论文标题
关于极端多标签分类的数据增强
On Data Augmentation for Extreme Multi-label Classification
论文作者
论文摘要
在本文中,我们重点介绍了极端多标签分类(XMC)问题的数据增强。 XMC最具挑战性的问题之一是较长的尾标发行版,即使是强大的模型也无法进行监督。为了减轻这种标签偏见,我们提出了一个简单有效的增强框架和新的最新分类器。我们的增强框架利用预先训练的GPT-2模型来生成输入文本的标签 - 不变扰动,以增强现有的培训数据。结果,它比基线模型进行了实质性改进。我们的贡献是两因素:(1)我们引入了一种新的最先进的分类器,该分类器将其与Roberta一起使用,并将其与我们的增强框架相结合以进一步改进; (2)我们介绍了XMC任务中不同增强方法的有效性的广泛研究。

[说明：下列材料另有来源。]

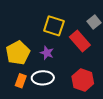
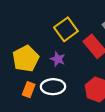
yellow square: (54, 26) -> (66, 29), turned 35

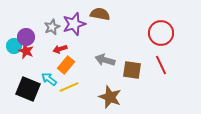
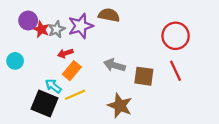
purple circle: (26, 37) -> (28, 21), moved
cyan circle: (14, 46) -> (15, 61), moved
red star: (26, 51) -> (41, 29), moved
black square: (28, 89) -> (45, 103), moved

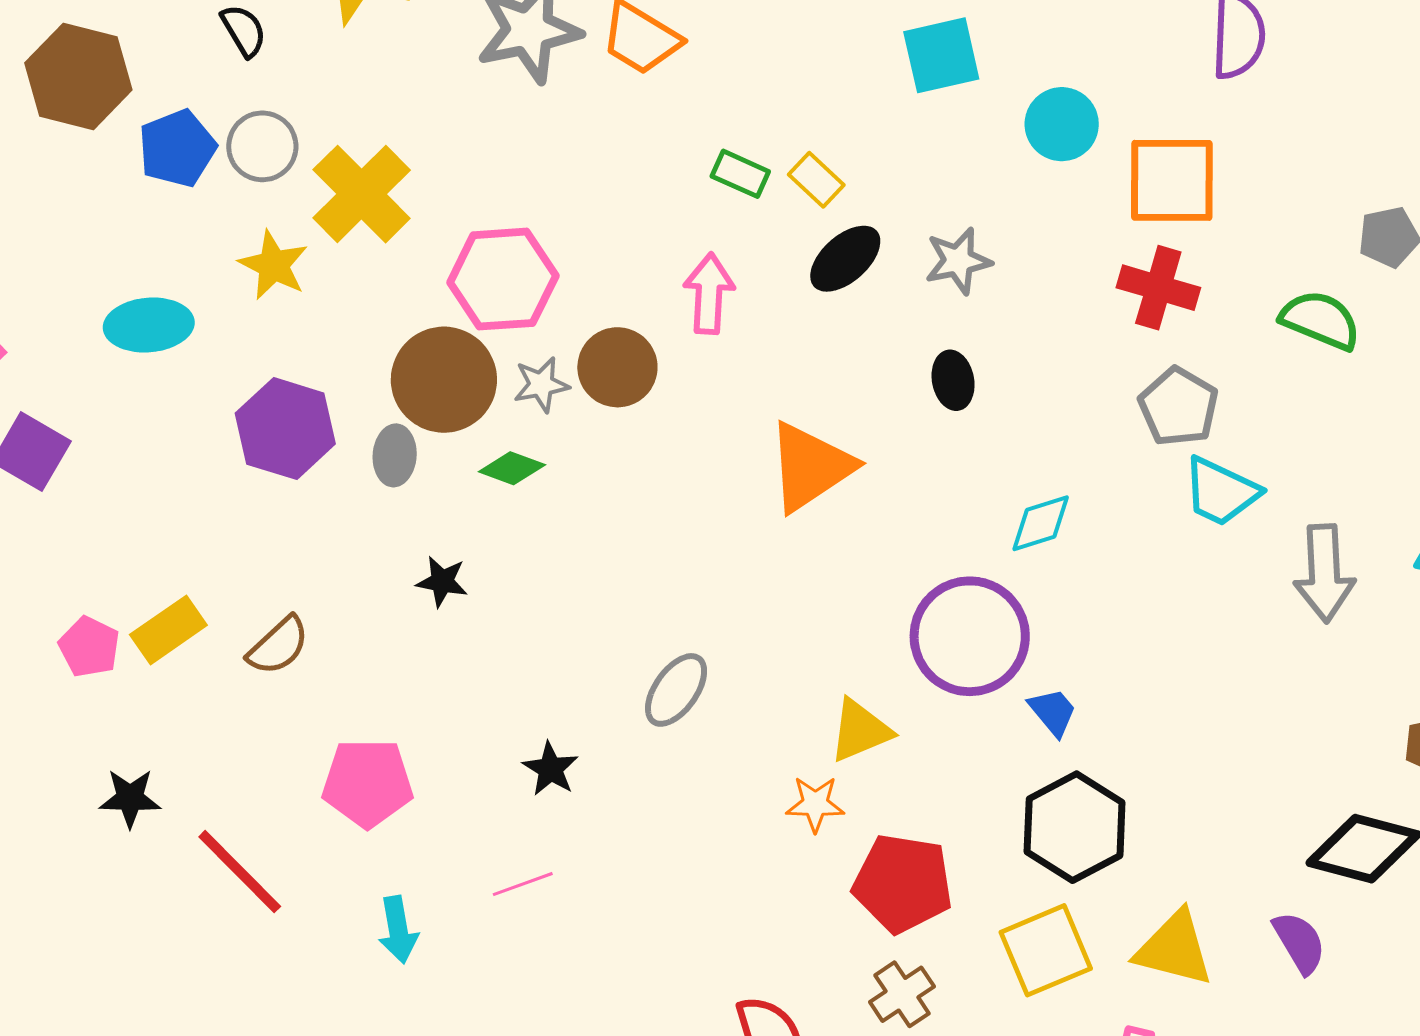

In this paper, we focus on data augmentation for the extreme multi-label classification (XMC) problem. One of the most challenging issues of XMC is the long tail label distribution where even strong models suffer from insufficient supervision. To mitigate such label bias, we propose a simple and effective augmentation framework and a new state-of-the-art classifier. Our augmentation framework takes advantage of the pre-trained GPT-2 model to generate label-invariant perturbations of the input texts to augment the existing training data. As a result, it present substantial improvements over baseline models. Our contributions are two-factored: (1) we introduce a new state-of-the-art classifier that uses label attention with RoBERTa and combine it with our augmentation framework for further improvement; (2) we present a broad study on how effective are different augmentation methods in the XMC task.